Unemployment was worse last month in Chattanooga’s neighboring metropolitan communities, some of which are even more dependent than Chattanooga upon manufacturing.
The jobless rate in metropolitan Dalton — the self-described “carpet capital of the world” — rose to a preliminary 6.5 percent in May, the highest level since March 1993. The carpet industry has shed more than 1,000 jobs in the past year, according to the Carpet and Rug Institute in Dalton.
In metropolitan Cleveland, Tenn., unemployment last month topped 6 percent for the first time since the early 1990s.
In outlying Tennessee counties such as McMinn and Meigs, the jobless rate is even higher. In McMinn County, where the jobless rate rose a full percent in May to 7.7 percent, county Mayor John Gentry said Athens has been hard-hit by cutbacks in automotive manufacturing. Collins & Aikman, one of the county’s biggest employers, closed its plant last year “and unfortunately there are still people who worked there trying to find other jobs,” he said.
“Many of those who did find other jobs are making less money than they used to make,” Mr. Gentry said.
consumer anxiety
The U.S. economy is continuing to benefit from a surge in exports, and consumer spending this spring is getting a lift from $158 billion in tax rebates that Congress authorized earlier this year to moderate the economic slowdown.
But employment nationally still has declined in each of the past five years, although U.S. employment still remains above that of a year ago. On Wall Street, this month is shaping up as the worst stock market for June since the Great Depression.

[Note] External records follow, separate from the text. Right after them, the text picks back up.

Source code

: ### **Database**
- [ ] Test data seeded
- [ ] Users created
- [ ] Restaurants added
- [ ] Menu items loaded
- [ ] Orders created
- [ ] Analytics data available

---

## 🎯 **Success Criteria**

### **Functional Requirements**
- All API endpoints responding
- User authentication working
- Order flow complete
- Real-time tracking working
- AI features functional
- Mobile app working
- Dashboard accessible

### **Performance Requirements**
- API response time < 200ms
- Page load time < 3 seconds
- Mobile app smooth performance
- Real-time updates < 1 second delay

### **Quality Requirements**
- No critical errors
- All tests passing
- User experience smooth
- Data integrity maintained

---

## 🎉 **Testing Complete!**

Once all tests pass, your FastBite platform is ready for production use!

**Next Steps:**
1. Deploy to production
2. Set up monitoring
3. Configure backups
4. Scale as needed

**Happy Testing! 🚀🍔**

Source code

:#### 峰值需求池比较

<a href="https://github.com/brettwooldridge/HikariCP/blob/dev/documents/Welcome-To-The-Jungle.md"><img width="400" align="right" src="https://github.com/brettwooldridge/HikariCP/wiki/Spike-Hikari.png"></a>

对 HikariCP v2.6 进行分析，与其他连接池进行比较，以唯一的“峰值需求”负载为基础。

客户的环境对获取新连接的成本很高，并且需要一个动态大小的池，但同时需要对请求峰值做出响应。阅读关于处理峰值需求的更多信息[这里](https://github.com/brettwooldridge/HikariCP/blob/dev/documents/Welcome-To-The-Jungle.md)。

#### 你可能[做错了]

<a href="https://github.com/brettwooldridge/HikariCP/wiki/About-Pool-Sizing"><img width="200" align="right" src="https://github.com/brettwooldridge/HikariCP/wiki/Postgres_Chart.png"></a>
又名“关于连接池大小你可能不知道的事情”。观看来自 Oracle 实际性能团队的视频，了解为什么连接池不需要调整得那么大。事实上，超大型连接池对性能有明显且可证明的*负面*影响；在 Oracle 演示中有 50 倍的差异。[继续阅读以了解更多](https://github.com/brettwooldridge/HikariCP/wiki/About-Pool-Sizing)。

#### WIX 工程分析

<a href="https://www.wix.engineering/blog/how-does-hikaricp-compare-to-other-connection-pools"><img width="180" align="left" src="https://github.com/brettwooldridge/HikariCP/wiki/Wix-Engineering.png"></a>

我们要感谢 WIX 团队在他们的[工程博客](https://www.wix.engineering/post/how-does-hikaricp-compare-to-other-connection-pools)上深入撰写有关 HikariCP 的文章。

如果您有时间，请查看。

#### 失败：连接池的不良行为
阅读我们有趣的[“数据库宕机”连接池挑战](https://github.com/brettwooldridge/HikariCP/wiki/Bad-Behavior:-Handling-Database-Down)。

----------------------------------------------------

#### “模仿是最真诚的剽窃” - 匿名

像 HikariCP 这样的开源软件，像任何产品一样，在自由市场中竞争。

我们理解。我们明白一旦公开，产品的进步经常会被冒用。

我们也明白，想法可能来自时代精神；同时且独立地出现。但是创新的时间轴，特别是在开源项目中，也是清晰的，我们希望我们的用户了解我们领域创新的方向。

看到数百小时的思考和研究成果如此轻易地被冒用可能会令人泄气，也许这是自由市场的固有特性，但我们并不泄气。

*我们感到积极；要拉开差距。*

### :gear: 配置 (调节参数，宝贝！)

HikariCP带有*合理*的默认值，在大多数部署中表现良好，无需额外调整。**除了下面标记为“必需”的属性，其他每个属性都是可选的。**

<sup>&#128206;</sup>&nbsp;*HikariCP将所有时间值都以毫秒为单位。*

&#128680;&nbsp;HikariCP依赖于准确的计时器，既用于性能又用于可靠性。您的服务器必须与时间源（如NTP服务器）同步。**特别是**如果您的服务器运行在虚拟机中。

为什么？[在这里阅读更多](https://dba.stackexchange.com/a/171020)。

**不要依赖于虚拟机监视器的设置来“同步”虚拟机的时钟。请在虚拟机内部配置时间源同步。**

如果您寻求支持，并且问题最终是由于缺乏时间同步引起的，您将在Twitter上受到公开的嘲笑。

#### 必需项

Even if the overall economy isn’t yet classified as being in a recession, consumer angst is up. Earlier this week, the University of Michigan’s Consumer Sentiment Index fell to its lowest level in 28 years.
“With all of the transitions in the economy, the risks for individuals are greater than ever before,” Dr. Fox said.
Robert Taylor, a 39-year-old poultry worker at one of Chattanooga's poultry plants, said his overtime hours have been cut in the past year, reducing his take-home pay at a time when he is having to pay more for gas, food and electricity.
“Everything is costing more money these days, but finding a better job is real tough in this market,” he said. “I’m worried, and a lot of other people I know are, too.”
Mr. Taylor said he may get another job to supplement his pay and to learn job skills for a better-paying position such as driving a truck.
State labor commissioners in both Tennessee and Georgia warned that the job market could get worse before the end of the year.
“We are facing an increasingly difficult economic period,” Georgia Labor Commissioner Michael Thurmond said.